SEITENTEXT:
Nur auf den ersten Blick erinnert die Anordnung der stereometrischen Objekte an provisorische Situationen in Lagerhallen – zu fein sind die Formen, zu genau aufeinander abgestimmt: Daraus ergibt sich kein Un-Ort, vielmehr eine sorgfältig arrangierte Szenerie, atmosphärisch ein bisschen wie ein mittelalterlicher Klostergarten. Die Installation, die der israelische Bildhauer Nahum Tevet im Kunstmuseum Bochum errichtet hat, ist offen für viele Deutungen, schon dadurch, dass sie mit dem Wechsel des Standortes wieder ganz anders aussieht. Tatsächlich beschränkt sie sich auf wenige Grundformen, die sie – ebenso wie die Farbtöne – variiert. Es gibt unzählige Bildhauerkollegen, die Felder aus Alltagsgegenständen, einem daraus abgeleiteten oder erfundenen Vokabular errichten, aber so leicht und hingehaucht wie nun bei „Several Things“ (2006-2015) gelingt es selten.

AUFGABEN:
(a) Beantworten Sie anhand des Textes über Nahum Tevets Installation diese Fragen:
(i) Welche Nationalität hat der Bildhauer laut Text?
(ii) In welchem Museum hat er die Installation errichtet?
(iii) Welcher Zeitraum steht hinter dem Titel „Several Things“?
(b) Nennen Sie alle Eigennamen von Personen, Institutionen und Werken, die im Text über Nahum Tevets Installation vorkommen.
(c) Knüpfen Sie an das Ende des Textes über Nahum Tevets Installation an und schreiben Sie ihn weiter.

GEGEBENE ANGABEN:
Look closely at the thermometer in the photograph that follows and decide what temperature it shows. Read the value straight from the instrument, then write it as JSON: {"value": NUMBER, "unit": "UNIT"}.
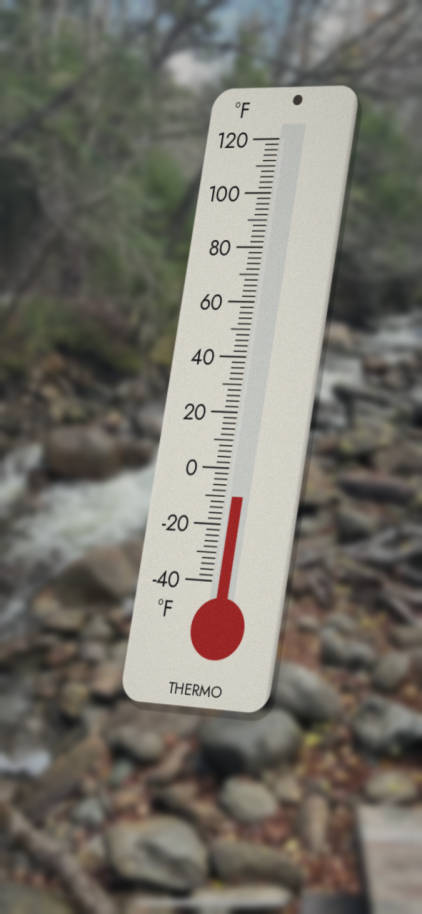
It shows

ANTWORTEN NACH NUMMER:
(a)
(i) Er ist israelischer Bildhauer.
(ii) Im Kunstmuseum Bochum.
(iii) 2006-2015.

(b) Nahum Tevet, Kunstmuseum Bochum, „Several Things“

(c)
Die Einzelformen lassen an Gefäße und an Möbeldesign denken, auch an Architektur. Als weiche Ovale oder kantige Gestelle, gezimmert in Sperrholz, wirken sie „wie Vorschläge, wie Schatten oder Pläne für ein Objekt“, wie Nahum Tevet sagt. Und sind diese Elemente nicht auch als Malerei zu verstehen? Tevet berichtet, dass er von einem Maler ausgebildet worden sei zu einer Zeit, als in Israel die Sperrholzplatte als Bildträger eine Alternative zur Leinwand war. Viele seiner Objekte nun sind einheitlich und dicht in einem Farbton überzogen. Dieser ist licht, zugleich pastellartig. Ein angenehm künstliches Volumen liegt auch dann vor, wenn Gestänge einen leeren Raum umschreiben. Das Ensemble greift dabei die Proportionen des Ausstellungsraumes auf, wobei es Platz zum Vorbei- und Durchlaufen lässt und auf ein Raster hin aufgebaut ist. Aber Tevet geht spielerisch mit jeder Systematik um, schon indem er einzelne Elemente an die Wand lehnt und das Raumgebilde als übergeordnete Form versteht.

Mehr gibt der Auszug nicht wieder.